Era il 17 Giugno 2021 quando l’Ansa ha avuto la possibilità di visionare il documento con cui il Vaticano ha chiesto formalmente allo Stato Italiano di ridiscutere alcuni punti del Ddl Zan.
La preoccupazione espressa dalla Santa Sede sulla questione, riguarda il fatto che il Ddl “stabilisce la criminalizzazione delle condotte discriminatorie per motivi ‘fondati sul sesso, sul genere, sull’orientamento sessuale, sull’identità di genere’. Scelte che secondo il mondo cattolico “avrebbero l’effetto di incidere negativamente sulle libertà assicurate alla Chiesa cattolica e ai suoi fedeli dal vigente regime concordatario”. Il timore dunque, come si evince dal documento, è che ad essere in pericolo potrebbe essere ,con l’approvazione di questo disegno di legge, le libertà dei cittadini cattolici presenti sul territorio nazionale. Nel documento viene inoltre rimarcato il fatto che la differenza sessuale per le sacre scritture è un fatto in primo luogo antropologico. Un punto molto importante per il Vaticano, e che era stato infatti inserito nell’accordo stipulato nel 1984 tra lo Stato Italiano e la Chiesa, e quando si stabilì di revisionare il concordato lateranense. Ecco dunque che adesso la Chiesa, sulla base di questa intesa, chiede al governo di rimodulare il ddl al fine di rispettare gli accordi presi e non finire con limitare la libertà dei cattolici in Italia.
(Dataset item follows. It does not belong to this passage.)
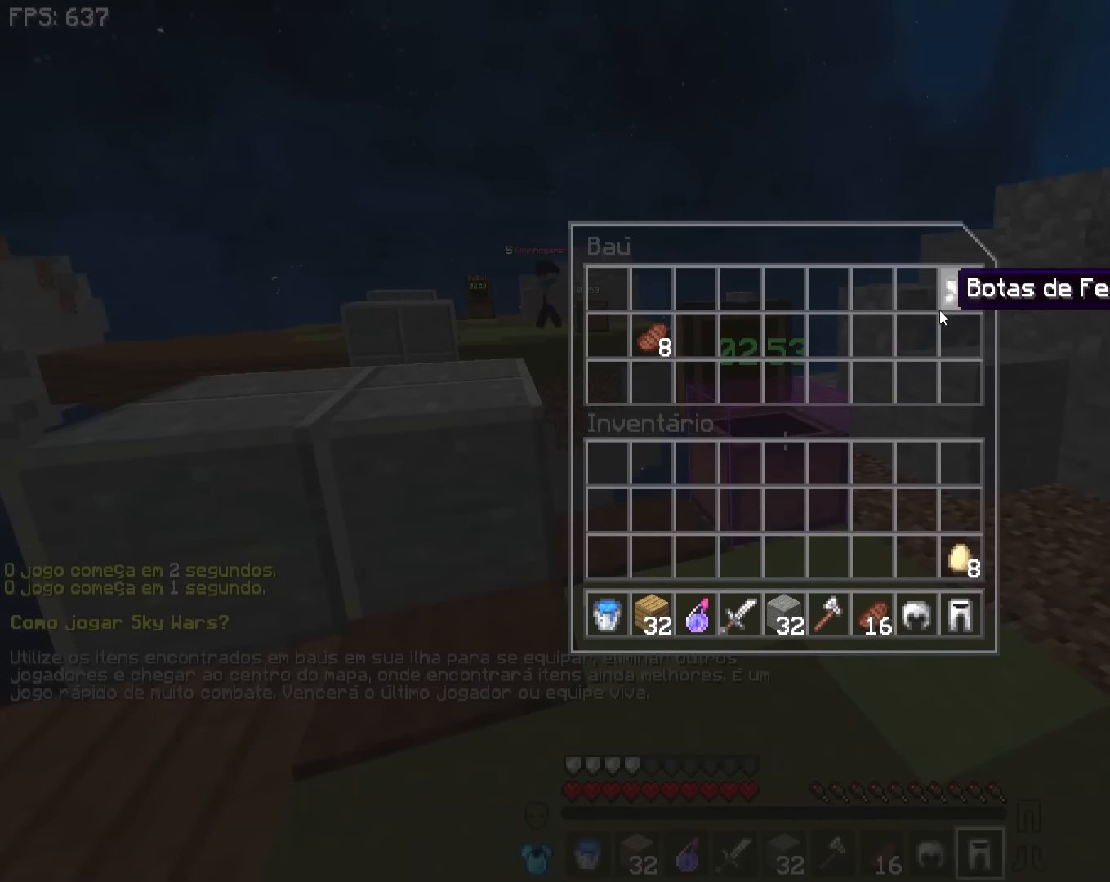
{"keys": [], "mouse": [], "events": [[400, "mouse_right", "down"], [450, "mouse_right", "up"]]}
Draghi ha comunque annunciato che risponderà in modo più esaustivo sull’argomento nella giornata di domani, articolando meglio il suo pensiero sul tema. La questione naturalmente ha travalicato i confini nazionali, con la Presidentesse della Commissione Ue Ursula Von der Leyen che ha voluto pubblicare una nota in cui chiarisce come “i Trattati europei proteggono la dignità di ogni singolo essere umano e proteggono la libertà di parola, tra altri valori. E portare questi valori in equilibrio è un lavoro quotidiano nella nostra Ue”. Una frase che sembra quasi implicitamente chiedere una mediazione tra le parti, che in realtà non sembra aver trovato riscontro nelle parole di Draghi. E dello stesso avviso del premier sembra essere anche il Presidente della Camera Roberto Fico nel corso di un suo intervento alla trasmissione Agorà in onda su RaiTre ha rilasciato le seguenti dichiarazioni: “Il Parlamento è sovrano, i parlamentari decidono in modo indipendente quello che vogliono votare. Il Ddl Zan è già passato alla Camera e adesso e’ in Senato, noi come Parlamento non accettiamo ingerenze. Il Parlamento e’ sovrano e tale rimane sempre”.
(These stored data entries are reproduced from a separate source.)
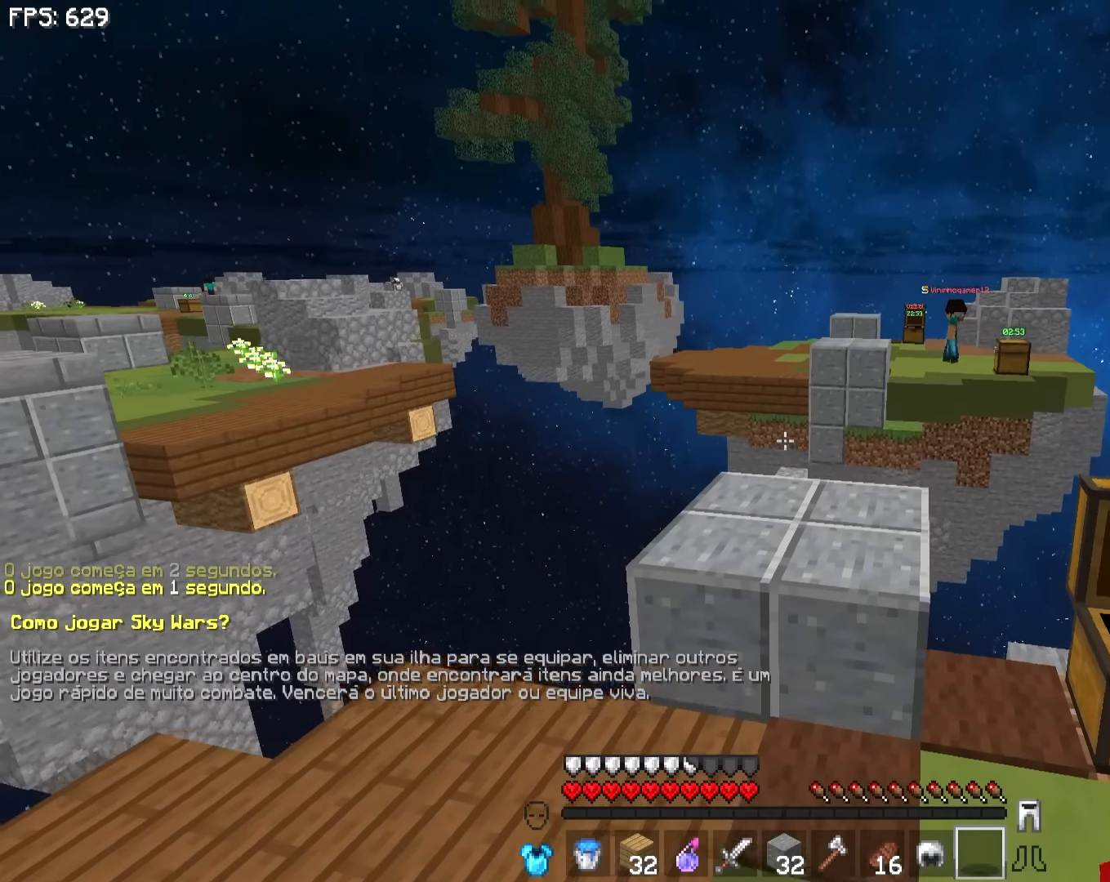
{"keys": [], "mouse": [], "events": [[100, "s", "down"], [300, "s", "up"], [400, "mouse_right", "down"], [500, "mouse_right", "up"]]}
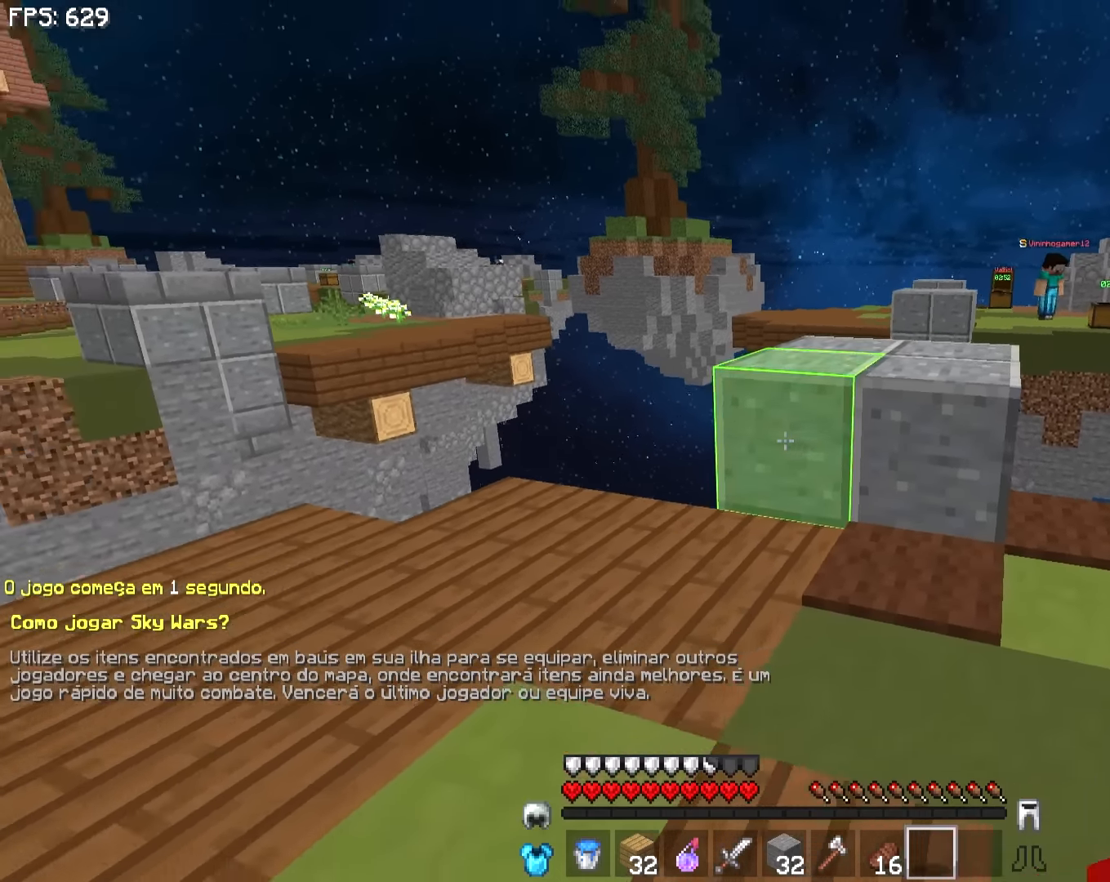
{"keys": [], "mouse": [], "events": []}
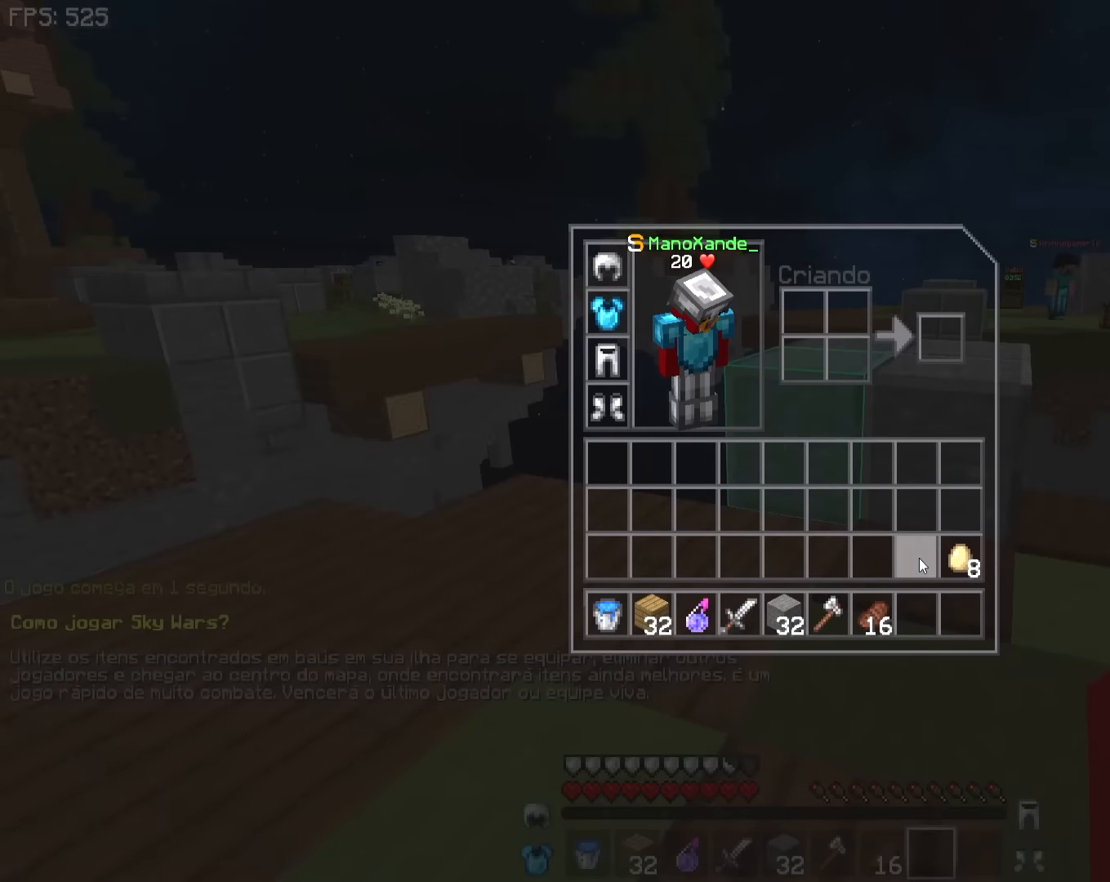
{"keys": [], "mouse": [], "events": [[200, "a", "down"], [400, "a", "up"]]}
Pd e 5 Stelle sembrano dunque essere d’accordo sul fatto che il disegno di legge non debba cambiare in base alle richieste provenienti dal mondo ecclesiastico. Anche se il segretario dem Enrico Letta si è comunque dichiarato disposto al dialogo con la Santa Sede, a patto però che non venga preteso di rivedere l’impianto complessivo del disegno di legge. Sembra inoltre, e sono alcune fonti Ansa a riferirlo, che Letta si sia messo personalmente in contatto con alti funzionari vaticani per cercare di risolvere questo contenzioso in modo informale il prima possibile. Il Partito Democratico sembra infatti avere tutta l’intenzione di far approvare questo disegno di legge il prima possibile.
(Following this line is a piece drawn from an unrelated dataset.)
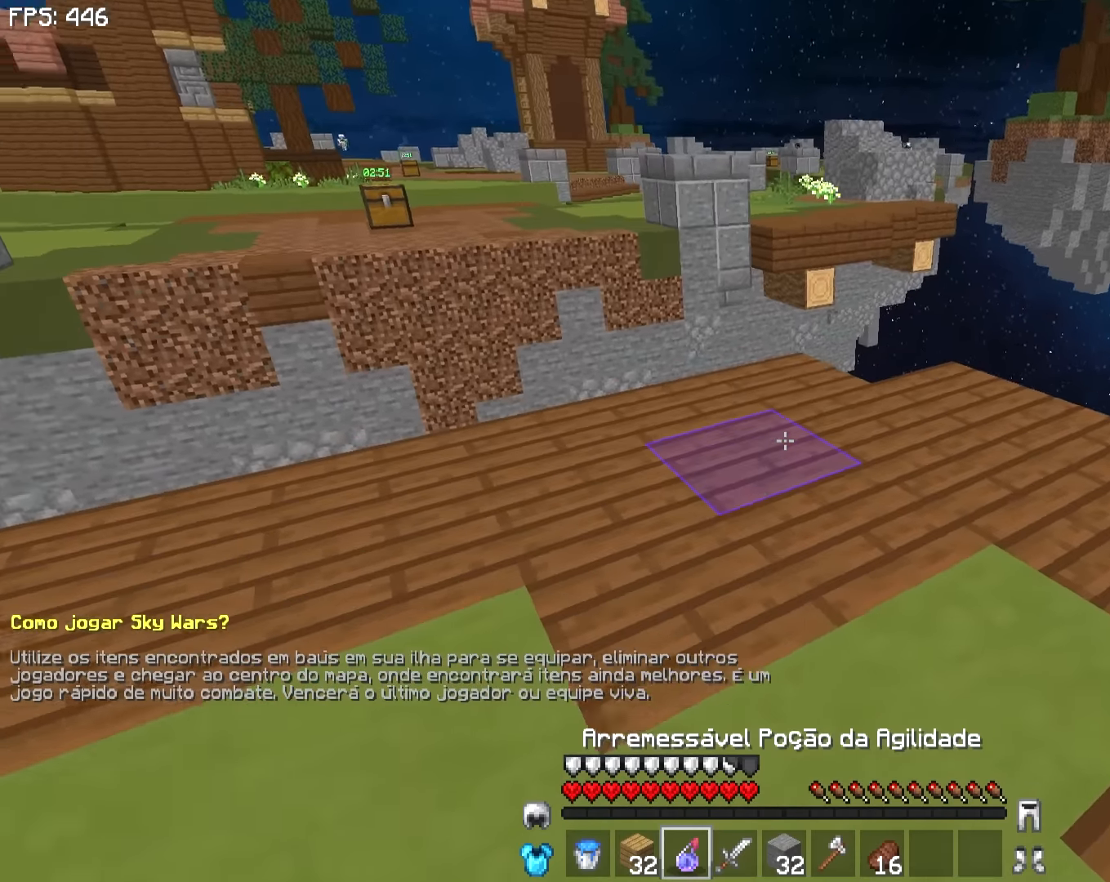
{"keys": ["w"], "mouse": [], "events": [[100, "mouse_right", "down"], [150, "mouse_right", "up"], [500, "w", "down"]]}
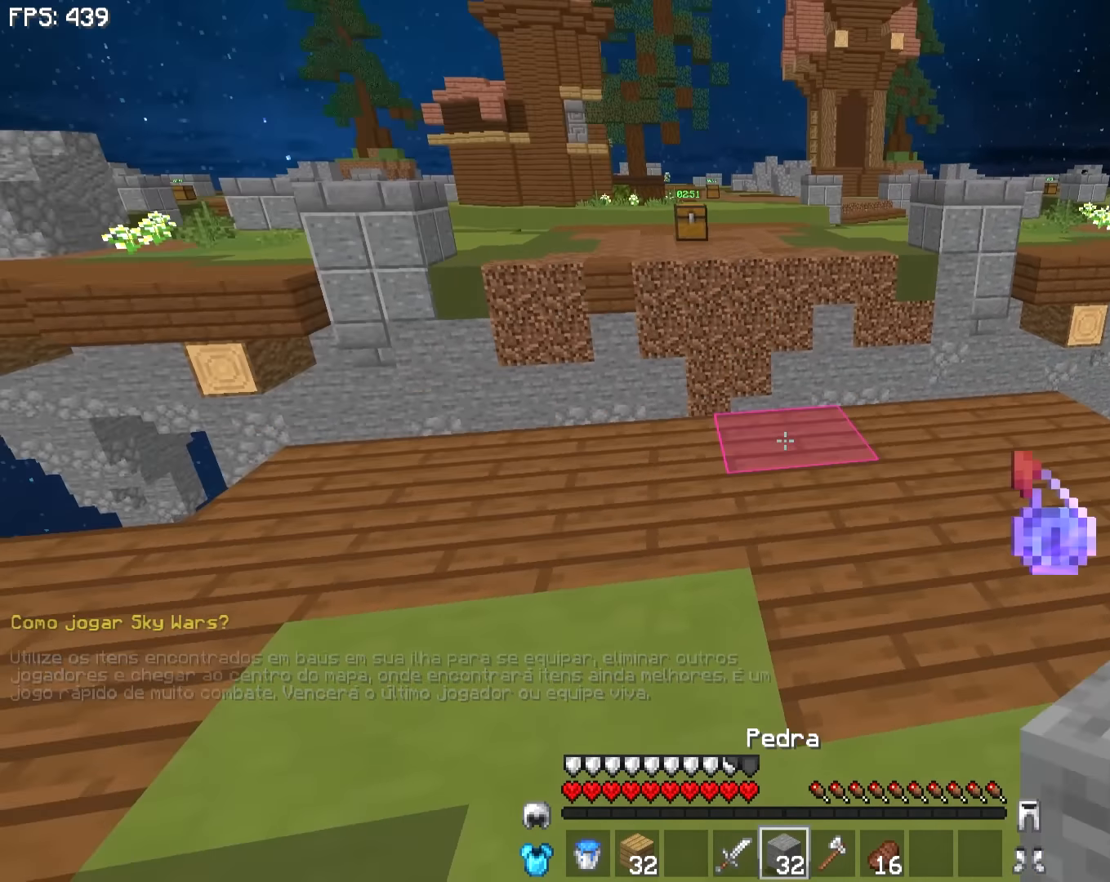
{"keys": ["w"], "mouse": [], "events": [[150, "w", "up"], [200, "mouse_right", "down"], [300, "mouse_right", "up"], [450, "w", "down"]]}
Diverso invece il parere di Italia Viva, che attraverso le dichiarazioni di Ettore Rosato fa capire che un dialogo sull’argomento con il mondo cattolico sia importante e non evitabile.
In ogni caso, resta difficile per il momento pensare che il Vaticano, nonostante alcune veementi reazioni dell’opinione pubblica, possa fare dei passi indietro sul tema. Anche perchè, è la prima volta che la Santa Sede cita direttamente il concordato stipulato con il nostro paese, chiedendo che questi venga rispettato. Il timore più grande per Papa Francesco, sembra essere quello relativo alle scelte che i genitori cattolici potrebbero trovarsi costretti a fare tra qualche anno, nel momento in cui dovranno inserire i loro figli nel mondo dell’istruzione. In tal senso il disegno di legge promosso da Zan è considerato inappropriato nel momento in cui annulla la differenza di genere in alcune scelte del cittadino.
Molto forte la reazione dell’associazione Arcigay, nata per difendere i diritti degli omosessuali nella nazione. Franco Grillini, storico esponente del Movimento, ha infatti definito inaccettabile l’ingerenza della Santa Sede, arrivando a definirlo come un “tentativo esplicito e brutale di sottrarre al Parlamento il dibattito sulla legge e trasformare la questione in una crisi diplomatica, mettendola nella mani del Governo Draghi per far si che tutto venga congelato”. Di qui la richiesta di pensare piuttosto ad abolire il concordato stipulato.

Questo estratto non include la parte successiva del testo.